Study supports more selective echo usage in AMI patients
Though it’s guideline-directed to assess acute MI (AMI) patients with echocardiography following a heart attack, hospitals that follow that rule incur greater costs and lengths of stay than those that employ echo more selectively, a recent study found.
Quinn R. Pack, MD, MSc, and colleagues wrote in JAMA Internal Medicine June 17 that while echocardiography is considered a key prognostic tool for AMI patients—clinical guidelines recommend all victims undergo echo to assess left ventricular ejection fraction (LVEF) and cardiac structure—it does little to improve patient outcomes. The team studied data from 397 hospitals in the U.S., using ICD-9 codes to identify 98,999 hospital admissions for AMI between January and December of 2014.
The authors launched their project in response to a paucity of data linking risk-standardized hospital rates of transthoracic echocardiography and patient outcomes. They said echos can inform treatment decisions for a range of conditions, including cardiogenic shock, coexisting valve disease, pericardial effusion and left ventricular thrombus, but just 32% of echo exams are associated with an active change in management and more than 20% of echocardiography reports are never even acknowledged in a patient’s medical record.
A little over 70% of AMI admissions logged in the Premier Healthcare Informatics inpatient database in 2014—69,652 admissions—included at least one transthoracic echocardiogram, the authors said. The average hospital risk-standardized rate of echocardiography in that pool was 72.5%.
Pack et al. found no difference in inpatient mortality or three-month readmission between the highest and lowest quartiles of echo use (median risk-standardized echo use rates of 83% vs. 54%, respectively), even when adjusting for hospital and patient characteristics.
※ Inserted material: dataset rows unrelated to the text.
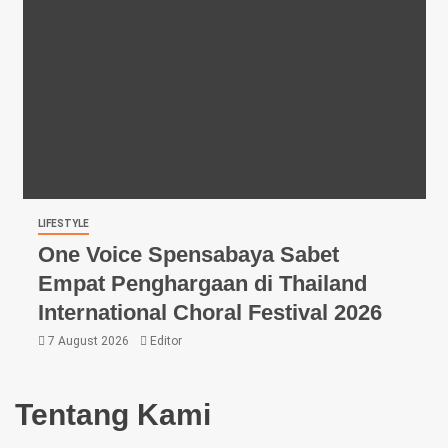
LIFESTYLE
One Voice Spensabaya Sabet
Empat Penghargaan di Thailand
International Choral Festival 2026
7 August 2026
Editor
Tentang Kami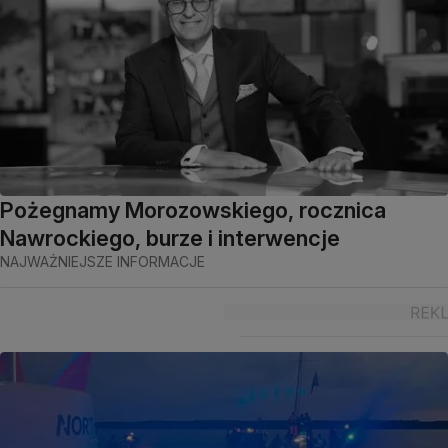
Pożegnamy Morozowskiego, rocznica
Nawrockiego, burze i interwencje
NAJWAŻNIEJSZE INFORMACJE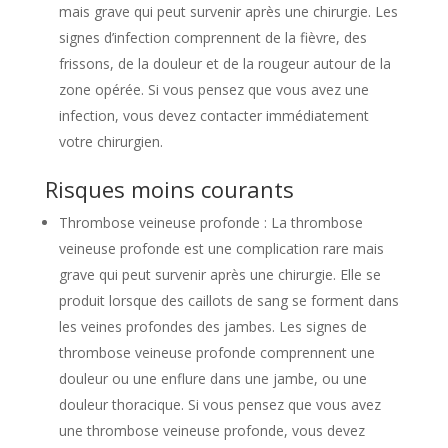
mais grave qui peut survenir après une chirurgie. Les
signes d’infection comprennent de la fièvre, des
frissons, de la douleur et de la rougeur autour de la
zone opérée. Si vous pensez que vous avez une
infection, vous devez contacter immédiatement
votre chirurgien.
Risques moins courants
Thrombose veineuse profonde : La thrombose
veineuse profonde est une complication rare mais
grave qui peut survenir après une chirurgie. Elle se
produit lorsque des caillots de sang se forment dans
les veines profondes des jambes. Les signes de
thrombose veineuse profonde comprennent une
douleur ou une enflure dans une jambe, ou une
douleur thoracique. Si vous pensez que vous avez
une thrombose veineuse profonde, vous devez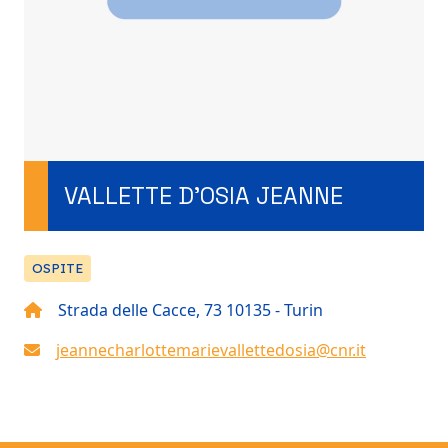
VALLETTE D’OSIA JEANNE
OSPITE
Strada delle Cacce, 73 10135 - Turin
jeannecharlottemarievallettedosia@cnr.it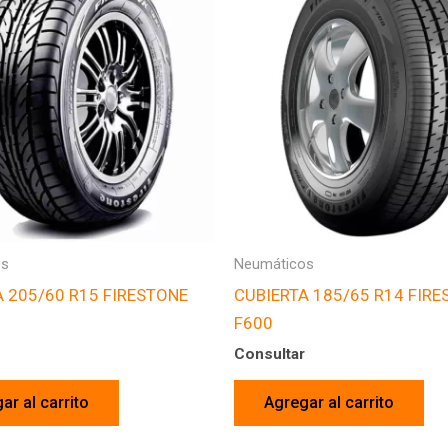
os
Neumáticos
A 205/60 R15 FIRESTONE
CUBIERTA 185/65 R14 FIR
F600
Consultar
ar al carrito
Agregar al carrito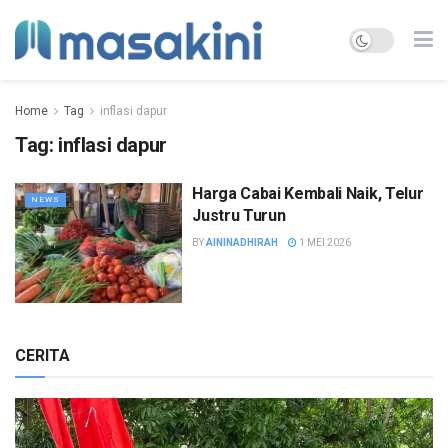
Home
Tag
inflasi dapur
Tag:
inflasi dapur
Harga Cabai Kembali Naik, Telur
NEWS
Justru Turun
BY
AININADHIRAH
1 MEI 2026
CERITA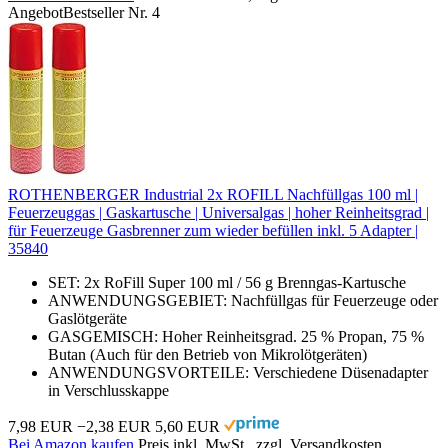
Angebot
Bestseller Nr. 4
ROTHENBERGER Industrial 2x ROFILL Nachfüllgas 100 ml |
Feuerzeuggas | Gaskartusche | Universalgas | hoher Reinheitsgrad |
für Feuerzeuge Gasbrenner zum wieder befüllen inkl. 5 Adapter |
35840
SET: 2x RoFill Super 100 ml / 56 g Brenngas-Kartusche
ANWENDUNGSGEBIET: Nachfüllgas für Feuerzeuge oder
Gaslötgeräte
GASGEMISCH: Hoher Reinheitsgrad. 25 % Propan, 75 %
Butan (Auch für den Betrieb von Mikrolötgeräten)
ANWENDUNGSVORTEILE: Verschiedene Düsenadapter
in Verschlusskappe
7,98 EUR
−2,38 EUR
5,60 EUR
Bei Amazon kaufen
Preis inkl. MwSt., zzgl. Versandkosten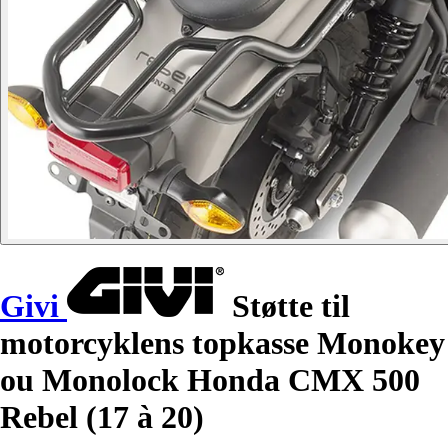
Givi
Støtte til
motorcyklens topkasse Monokey
ou Monolock Honda CMX 500
Rebel (17 à 20)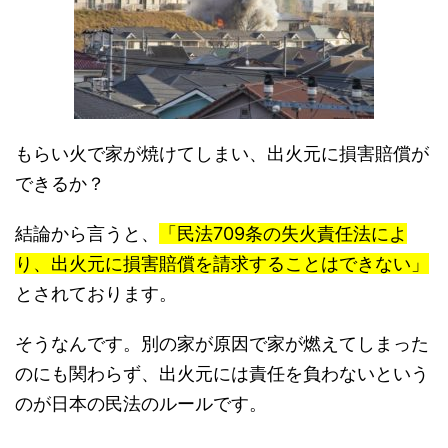
もらい火で家が焼けてしまい、出火元に損害賠償が
できるか？
結論から言うと、
「民法709条の失火責任法によ
り、出火元に損害賠償を請求することはできない」
とされております。
そうなんです。別の家が原因で家が燃えてしまった
のにも関わらず、出火元には責任を負わないという
のが日本の民法のルールです。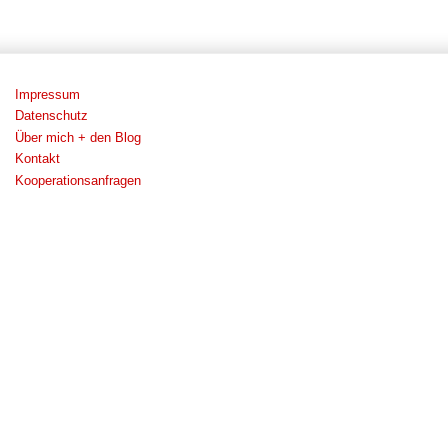
Impressum
Datenschutz
Über mich + den Blog
Kontakt
Kooperationsanfragen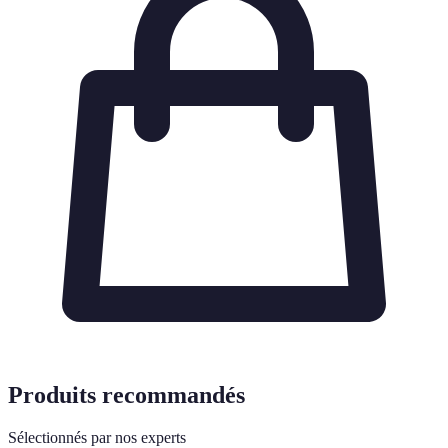
Produits recommandés
Sélectionnés par nos experts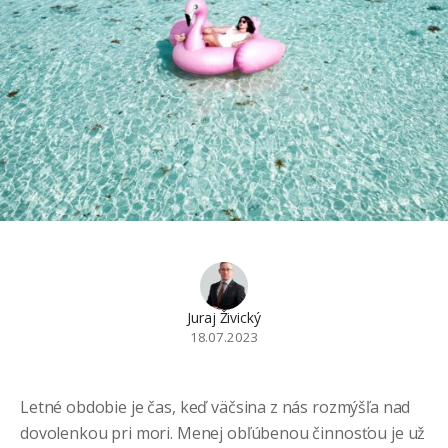
Juraj Živický
18.07.2023
Letné obdobie je čas, keď väčsina z nás rozmýšľa nad
dovolenkou pri mori. Menej obľúbenou činnosťou je už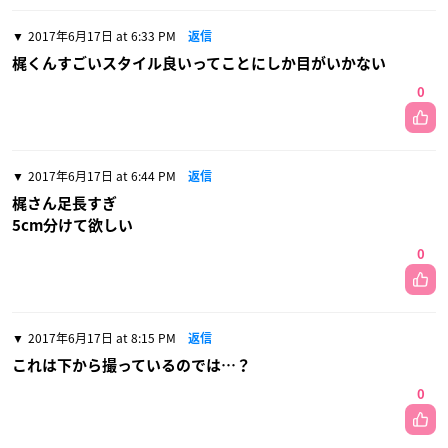
2017年6月17日 at 6:33 PM
返信
梶くんすごいスタイル良いってことにしか目がいかない
0
2017年6月17日 at 6:44 PM
返信
梶さん足長すぎ
5cm分けて欲しい
0
2017年6月17日 at 8:15 PM
返信
これは下から撮っているのでは…？
0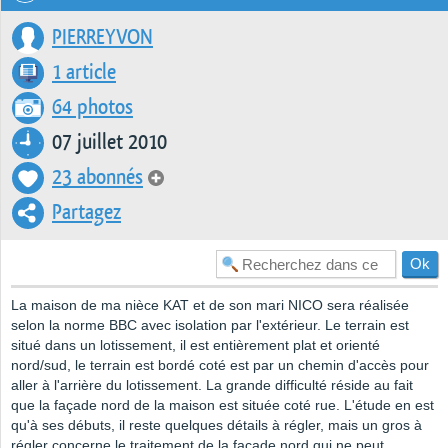
PIERREYVON
1 article
64 photos
07 juillet 2010
23 abonnés
Partagez
La maison de ma nièce KAT et de son mari NICO sera réalisée
selon la norme BBC avec isolation par l'extérieur. Le terrain est
situé dans un lotissement, il est entièrement plat et orienté
nord/sud, le terrain est bordé coté est par un chemin d'accès pour
aller à l'arrière du lotissement. La grande difficulté réside au fait
que la façade nord de la maison est située coté rue. L'étude en est
qu'à ses débuts, il reste quelques détails à régler, mais un gros à
régler concerne le traitement de la façade nord qui ne peut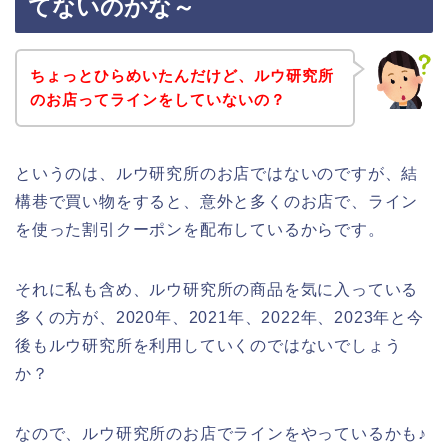
てないのかな～
ちょっとひらめいたんだけど、ルウ研究所
のお店ってラインをしていないの？
というのは、ルウ研究所のお店ではないのですが、結
構巷で買い物をすると、意外と多くのお店で、ライン
を使った割引クーポンを配布しているからです。
それに私も含め、ルウ研究所の商品を気に入っている
多くの方が、2020年、2021年、2022年、2023年と今
後もルウ研究所を利用していくのではないでしょう
か？
なので、ルウ研究所のお店でラインをやっているかも♪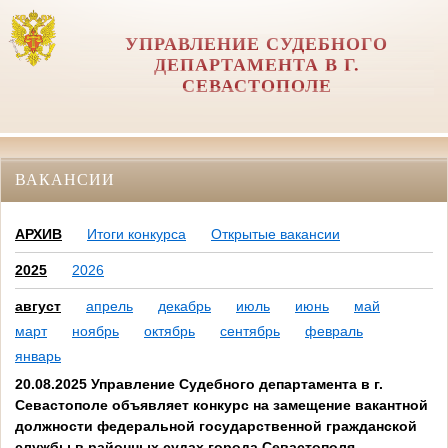
УПРАВЛЕНИЕ СУДЕБНОГО
ДЕПАРТАМЕНТА В Г.
СЕВАСТОПОЛЕ
ВАКАНСИИ
АРХИВ
Итоги конкурса
Открытые вакансии
2025
2026
август
апрель
декабрь
июль
июнь
май
март
ноябрь
октябрь
сентябрь
февраль
январь
20.08.2025 Управление Судебного департамента в г.
Севастополе объявляет конкурс на замещение вакантной
должности федеральной государственной гражданской
службы в районных судах города Севастополя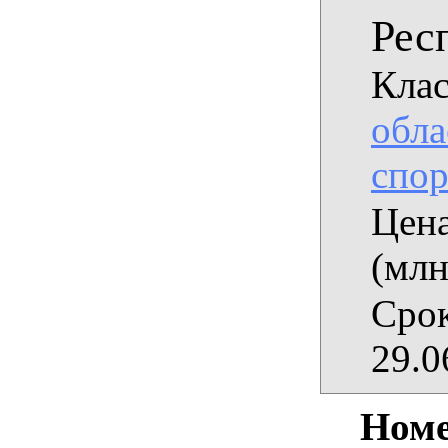
Респ
Клас
обла
спор
Цена
(млн
Срок
29.0
Номе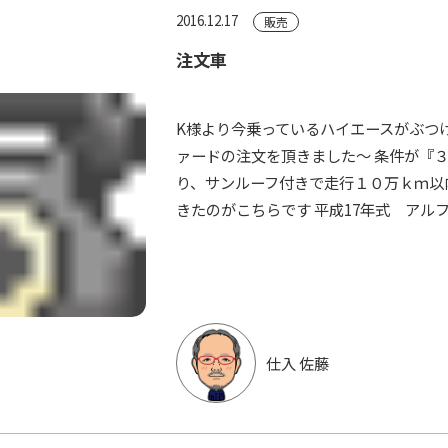
2016.12.17
販売
注文車
K様より今乗っているハイエースがぶつ
ァードの注文を頂きました～ 条件が『
り、サンルーフ付きで走行１０万ｋｍ以
きたのがこちらです 平成17年式 アルフ
仕入 佐藤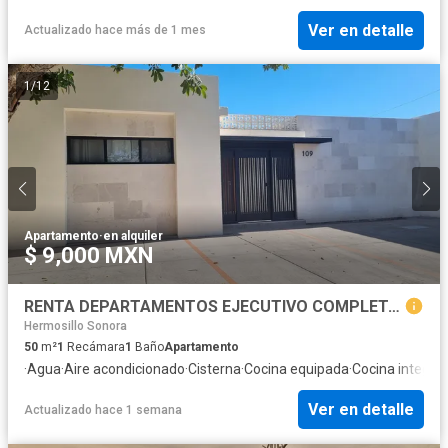
Ver en detalle
Actualizado hace más de 1 mes
1
/
12
Apartamento
·
en alquiler
$ 9,000 MXN
RENTA DEPARTAMENTOS EJECUTIVO COMPLETAMENTE NUEVO
Hermosillo Sonora
50
m²
1
Recámara
1
Baño
Apartamento
·
Agua
·
Aire acondicionado
·
Cisterna
·
Cocina equipada
·
Cocina integral
Ver en detalle
Actualizado hace 1 semana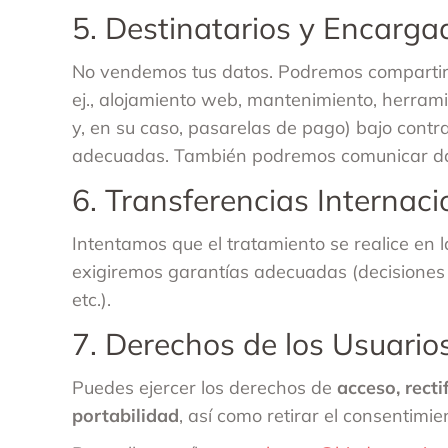
5. Destinatarios y Encarga
No vendemos tus datos. Podremos compartirl
ej., alojamiento web, mantenimiento, herrami
y, en su caso, pasarelas de pago) bajo contr
adecuadas. También podremos comunicar dato
6. Transferencias Internaci
Intentamos que el tratamiento se realice en 
exigiremos garantías adecuadas (decisiones 
etc.).
7. Derechos de los Usuario
Puedes ejercer los derechos de
acceso, recti
portabilidad
, así como retirar el consentimi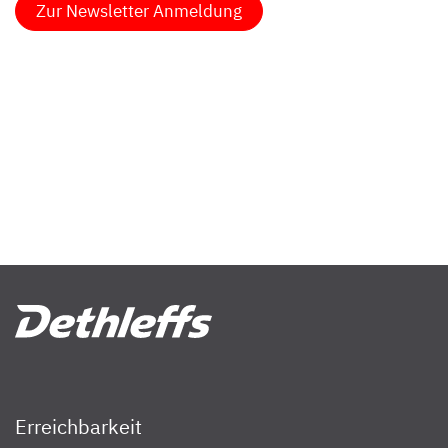
Zur Newsletter Anmeldung
Erreichbarkeit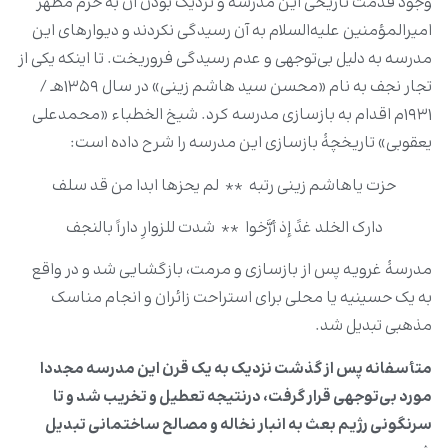
وجود قدمت تاریخی این مدرسه و نزدیک بودن آن به حرم مطهر
امیرالمؤمنین علیه‌السلام به آن رسیدگی نکردند و دیوارهای این
مدرسه به دلیل بی‌توجهی و عدم رسیدگی فروریخت. تا اینکه یکی از
تجار نجف به نام «محسن سید هاشم زینی» در سال ۱۳۵۹هـ /
۱۹۳۱م اقدام به بازسازی مدرسه کرد. شیخ الخطباء «محمدعلی
یعقوبی» تاریخچۀ بازسازی این مدرسه را شرح داده است:
حزت یاهاشم زینی رتبه ** لم یحزها ابدا من قد سلف
دارک الخلد غدً إذ أرَّخوا ** شدت للزوارِ داراً بالنجف
مدرسۀ غرویه پس از بازسازی و مرمت، بازگشایی شد و در واقع
به یک حسینیه یا محلی برای استراحت زائران و انجام مناسک
مذهبی تبدیل شد.
متأسفانه پس از گذشت نزدیک به یک قرن این مدرسه مجددا
مورد بی‌توجهی قرار گرفت، درنتیجه تعطیل و تخریب شد و تا
سرنگونی رژیم بعث به انبار نخاله و مصالح ساختمانی تبدیل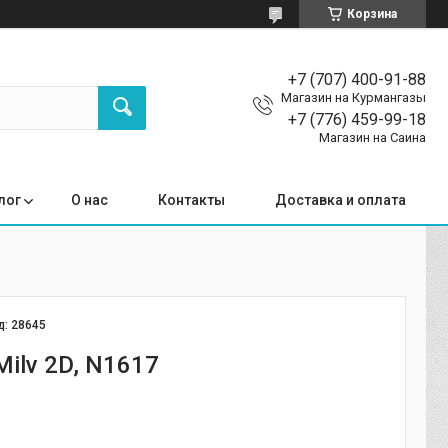
Корзина
+7 (707) 400-91-88
Магазин на Курмангазы
+7 (776) 459-99-18
Магазин на Саина
лог
О нас
Контакты
Доставка и оплата
д:
28645
ilv 2D, N1617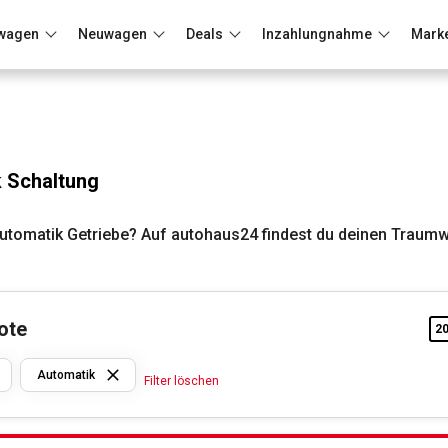
wagen
Neuwagen
Deals
Inzahlungnahme
Mark
Berlin
Frankfurt
Wuppertal
 Schaltung
utomatik Getriebe? Auf autohaus24 findest du deinen Traum
ote
2
Renault
Automatik
Filter löschen
Automatik
Filter löschen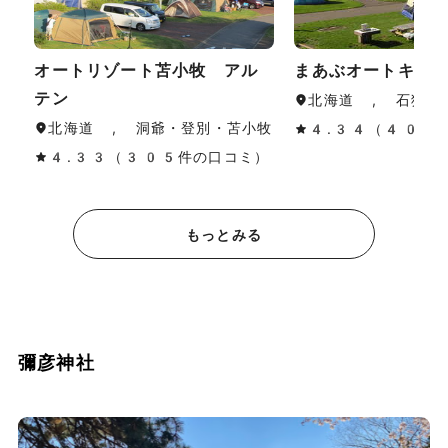
オートリゾート苫小牧 アル
まあぶオートキャ
テン
北海道 , 石狩・
北海道 , 洞爺・登別・苫小牧
4.34（40件
4.33（305件の口コミ）
もっとみる
彌彦神社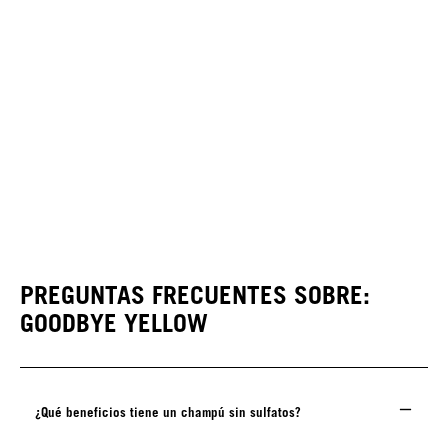
PREGUNTAS FRECUENTES SOBRE:
GOODBYE YELLOW
¿Qué beneficios tiene un champú sin sulfatos?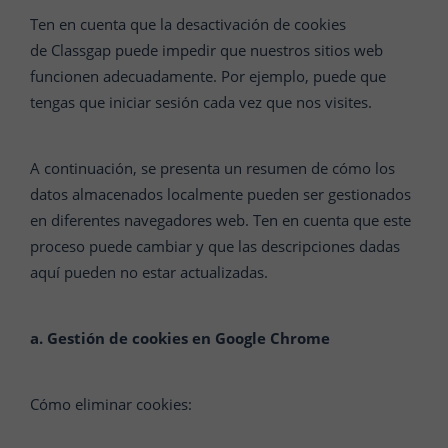
Ten en cuenta que la desactivación de cookies
de
Classgap
puede impedir que nuestros sitios web
funcionen adecuadamente. Por ejemplo, puede que
tengas que iniciar sesión cada vez que nos visites.
A continuación, se presenta un resumen de cómo los
datos almacenados localmente pueden ser gestionados
en diferentes navegadores web. Ten en cuenta que este
proceso puede cambiar y que las descripciones dadas
aquí pueden no estar actualizadas.
a. Gestión de cookies en Google Chrome
Cómo eliminar cookies: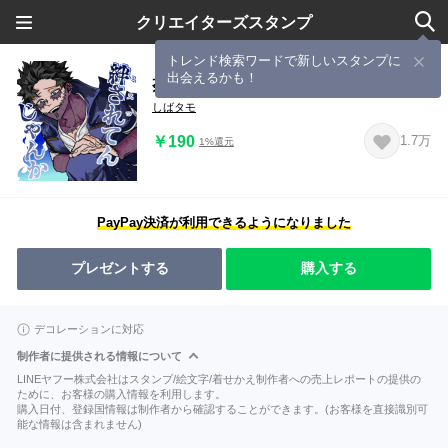
クリエイターズスタンプ
トレンド検索ワードで新しいスタンプに
出会えるかも！
荼毘と燈矢のスタンプ
しばタモ
￥190
1.7万
1%還元
PayPay決済が利用できるようになりました
プレゼントする
購入する
デコレーションに対応
制作者に提供される情報について
LINEヤフー株式会社はスタンプ/絵文字/着せかえ制作者への売上レポートの提供の
ために、お客様の購入情報を利用します。
購入日付、登録国情報は制作者から確認することができます。(お客様を直接識別可
能な情報は含まれません)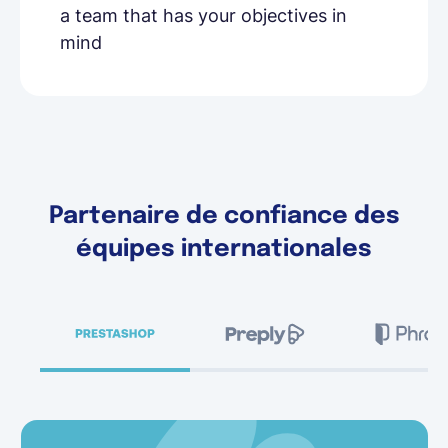
a team that has your objectives in
mind
Partenaire de confiance des
équipes internationales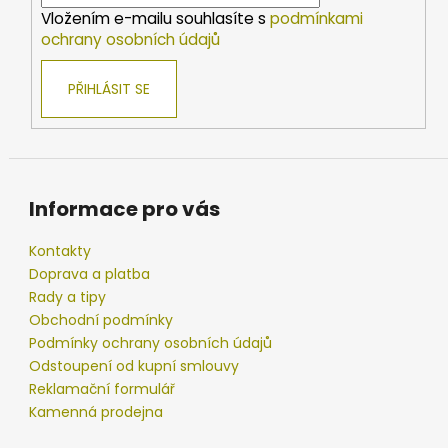
í
Vložením e-mailu souhlasíte s
podmínkami
ochrany osobních údajů
PŘIHLÁSIT SE
Informace pro vás
Kontakty
Doprava a platba
Rady a tipy
Obchodní podmínky
Podmínky ochrany osobních údajů
Odstoupení od kupní smlouvy
Reklamační formulář
Kamenná prodejna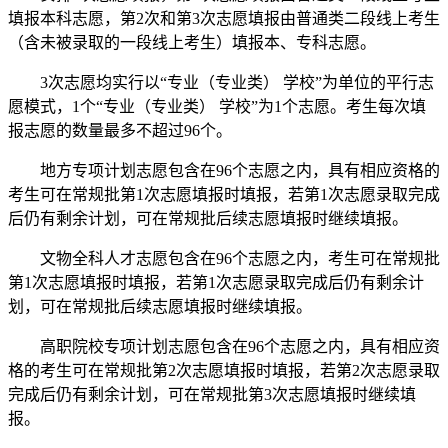
填报本科志愿，第2次和第3次志愿填报由普通类二段线上考生
（含未被录取的一段线上考生）填报本、专科志愿。
3次志愿均实行以“专业（专业类） 学校”为单位的平行志
愿模式，1个“专业（专业类） 学校”为1个志愿。考生每次填
报志愿的数量最多不超过96个。
地方专项计划志愿包含在96个志愿之内，具有相应资格的
考生可在常规批第1次志愿填报时填报，若第1次志愿录取完成
后仍有剩余计划，可在常规批后续志愿填报时继续填报。
文物全科人才志愿包含在96个志愿之内，考生可在常规批
第1次志愿填报时填报，若第1次志愿录取完成后仍有剩余计
划，可在常规批后续志愿填报时继续填报。
高职院校专项计划志愿包含在96个志愿之内，具有相应资
格的考生可在常规批第2次志愿填报时填报，若第2次志愿录取
完成后仍有剩余计划，可在常规批第3次志愿填报时继续填
报。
At hospitals with the highest rates of echocardiography use, however, patients stayed an average of 0.23 days longer and hospitals incurred an average $3,164 more per admission compared with centers in the lowest quartile of echo use.
“Rates of echocardiography in the setting of AMI vary between hospitals; however, higher rates were not associated with better clinical outcomes but were associated with higher costs and longer length of stay,” the authors wrote. “Although echocardiography plays an important role in the treatment of many patients with AMI, these findings suggest that a more selective approach may be safe and may reduce costs, particularly at high-use hospitals.”
The researchers said that since individual echocardiograms cost “considerably less” than $3,100, the stark difference in costs between high- and low-use hospitals is likely attributable to more than just a difference in echo usage. Hospitals with higher rates of echo use also had higher rates of nuclear testing and invasive ventriculography, potentially reflecting a hospital culture that encourages more testing and resource usage.
While Pack and his colleagues found no difference between echo rates and AMI patient outcomes, they said it was important to note their results don’t necessarily mean echocardiography is useless for AMI patients. Echos can direct the use of angiotensin-converting enzyme inhibitors and angiotensin receptor blockers in heart attack patients, as well as determine their eligibility for defibrillator use.
“To be clear, our findings should not be interpreted to mean that echocardiography provides no value in AMI,” the authors wrote. “However, our overall results suggest that, at the margins, there may be clinical circumstances in which an echocardiogram can be safely deferred.”